* _SEITENAUSZUG_
>>>>>

Hintergrund: Nach § 2 Abs. 1 des Tarifvertrages über Sonderzahlungen zur Abmilderung der gestiegenen Verbraucherpreise (TV Inflationsausgleich) erhalten Personen, die unter den Geltungsbereich dieses Tarifvertrags fallen, eine einmalige Sonderzahlung mit dem Entgelt für den Monat Juni 2023 (Inflationsausgleich 2023), wenn ihr Arbeitsverhältnis am 1.5.2023 bestand und an mindestens einem Tag zwischen dem 1.1.2023 und dem 31.5.2023 Anspruch auf Entgelt bestanden hat. Nach § 3 Abs. 1 TV Inflationsausgleich erhalten Personen, die unter den Geltungsbereich dieses Tarifvertrags fallen, in den Monaten Juli 2023 bis Februar 2024 (Bezugsmonate) monatliche Sonderzahlungen. Die Auszahlung erfolgt mit dem Entgelt des jeweiligen Bezugsmonats. Der Anspruch auf den monatlichen Inflationsausgleich besteht jeweils nur, wenn in dem Bezugsmonat ein Arbeitsverhältnis besteht und an mindestens einem Tag im Bezugsmonat Anspruch auf Entgelt bestanden hat.

Sachverhalt: Die Klägerin ist bei einer Kommune im Technischen Dienst beschäftigt. Sie befand sich vom 14.6.2022 bis zum 13.4.2024 in Elternzeit. Ab dem 14.12.2023 bis zum Ende der Elternzeit arbeitete sie mit 24 Wochenstunden in Teilzeit (Vollzeit = 39 Wochenstunden).

Der auf das Arbeitsverhältnis der Klägerin anzuwendende Tarifvertrag über Sonderzahlungen zur Abmilderung der gestiegenen Verbraucherpreise (TV Inflationsausgleich) sah im Juni 2023 einen Inflationsausgleich von einmalig 1.240 € und in den Monaten Juli 2023 bis Februar 2024 von monatlich 220 € vor. Die Kommune zahlte der Klägerin diesen Inflationsausgleich nur für die Monate Januar und Februar 2024 in Höhe von 135 € (24/39 von 220 €).

Die Klägerin ist der Ansicht, dass die tariflichen Voraussetzungen in §§ 2 Abs. 1, 3 Abs. 1 TV Inflationsausgleich, wonach an mindestens einem Tag ein Anspruch auf Entgelt bestanden haben muss, sie als Arbeitnehmerin in Elternzeit unzulässig wegen des Geschlechts diskriminiere. Es liege eine mittelbare Diskriminierung vor, weil Mütter länger in Elternzeit gingen als Väter. Diese Ungleichbehandlung sei mit dem Zweck des Inflationsausgleichs nicht vereinbar. Vielmehr sei sie in Elternzeit in besonderem Maße von den steigenden Preisen betroffen. Dem tritt die Arbeitgeberin entgegen und verweist u.a. auf die Tarifautonomie.

Das LAG wies – anders als die Vorinstanz – den Antrag der Klägerin auf Zahlung des vollen Inflationsausgleichs zurück:

  • Die tarifliche Regelung verstößt nicht gegen Art. 3 Abs. 1 GG. Sie ist wirksam.

<<<<<

* _AUSZUFÜHRENDE AUFGABE_
Können Sie die Besprechung des LAG-Urteils zum Inflationsausgleich während der Elternzeit nach ihrem letzten Satz aufgreifen und fortsetzen?

* _UNTERSUCHTE DATEN_
>>>>>

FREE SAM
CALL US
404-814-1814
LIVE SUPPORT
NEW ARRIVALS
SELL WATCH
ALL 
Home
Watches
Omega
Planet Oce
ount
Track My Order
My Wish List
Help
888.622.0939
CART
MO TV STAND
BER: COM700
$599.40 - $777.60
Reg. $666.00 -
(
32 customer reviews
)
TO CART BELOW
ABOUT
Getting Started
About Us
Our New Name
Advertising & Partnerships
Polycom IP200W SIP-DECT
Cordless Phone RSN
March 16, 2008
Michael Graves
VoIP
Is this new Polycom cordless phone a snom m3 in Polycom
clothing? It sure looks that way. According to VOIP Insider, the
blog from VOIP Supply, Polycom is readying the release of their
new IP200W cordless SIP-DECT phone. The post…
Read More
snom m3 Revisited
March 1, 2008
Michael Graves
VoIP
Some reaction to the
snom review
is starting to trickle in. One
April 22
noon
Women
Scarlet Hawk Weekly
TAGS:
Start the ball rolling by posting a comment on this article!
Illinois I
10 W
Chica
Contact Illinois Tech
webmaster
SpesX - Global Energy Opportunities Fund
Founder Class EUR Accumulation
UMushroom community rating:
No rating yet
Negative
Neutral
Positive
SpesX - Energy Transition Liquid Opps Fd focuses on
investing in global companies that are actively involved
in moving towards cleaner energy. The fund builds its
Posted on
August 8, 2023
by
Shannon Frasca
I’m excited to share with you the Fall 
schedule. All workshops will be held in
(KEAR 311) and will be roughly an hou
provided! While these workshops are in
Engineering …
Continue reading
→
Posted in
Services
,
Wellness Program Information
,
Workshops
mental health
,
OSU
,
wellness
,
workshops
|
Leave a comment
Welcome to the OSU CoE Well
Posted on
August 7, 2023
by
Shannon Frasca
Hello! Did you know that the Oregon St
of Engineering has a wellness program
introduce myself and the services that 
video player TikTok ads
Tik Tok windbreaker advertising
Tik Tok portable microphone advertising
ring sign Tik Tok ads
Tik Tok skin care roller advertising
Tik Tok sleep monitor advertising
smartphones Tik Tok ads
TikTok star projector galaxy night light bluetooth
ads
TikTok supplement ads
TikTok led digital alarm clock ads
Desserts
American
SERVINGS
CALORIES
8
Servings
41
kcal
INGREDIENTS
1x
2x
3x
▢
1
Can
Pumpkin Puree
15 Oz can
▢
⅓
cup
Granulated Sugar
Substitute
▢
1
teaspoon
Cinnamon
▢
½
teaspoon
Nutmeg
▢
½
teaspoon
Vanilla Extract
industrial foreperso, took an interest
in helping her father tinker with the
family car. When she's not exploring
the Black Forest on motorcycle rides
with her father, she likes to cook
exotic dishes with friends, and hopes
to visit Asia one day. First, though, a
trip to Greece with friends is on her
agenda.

<<<<<

* _ERGEBNIS_
  • Die Tarifvertragsparteien dürfen den Bezug von Entgelt an mindestens einem Tag als Anspruchsvoraussetzung für den Inflationsausgleich festlegen.

  • Weil das Arbeitsverhältnis während der Elternzeit - ausgenommen die Teilzeittätigkeit - ruht, erfüllt die Klägerin diese Voraussetzung nicht. Sie hat keinen Entgeltanspruch.

  • Diese Differenzierung ist sachlich gerechtfertigt und stellt keine mittelbare Diskriminierung dar, weil der tarifliche Inflationsausgleich auch einen Vergütungszweck verfolgt. Er ist arbeitsleistungsbezogen ausgestaltet. Fehlt es daran völlig, weil nicht an einem Tag ein Entgeltanspruch besteht, besteht kein Anspruch.

  • Soweit Beschäftigte, die Krankengeld bzw. Kinderkrankengeld beziehen, einen Inflationsausgleich erhalten, erfolgt dies aus sozialen Gründen zur Abmilderung besonderer Härten. Für diese durften die Tarifvertragsparteien andere Regelungen vorsehen als für Beschäftigte in Elternzeit. Die Inanspruchnahme einer Elternzeit ist im Regelfall planbar, die eigene oder die Erkrankung des Kindes tritt dagegen typischerweise plötzlich und unerwartet auf.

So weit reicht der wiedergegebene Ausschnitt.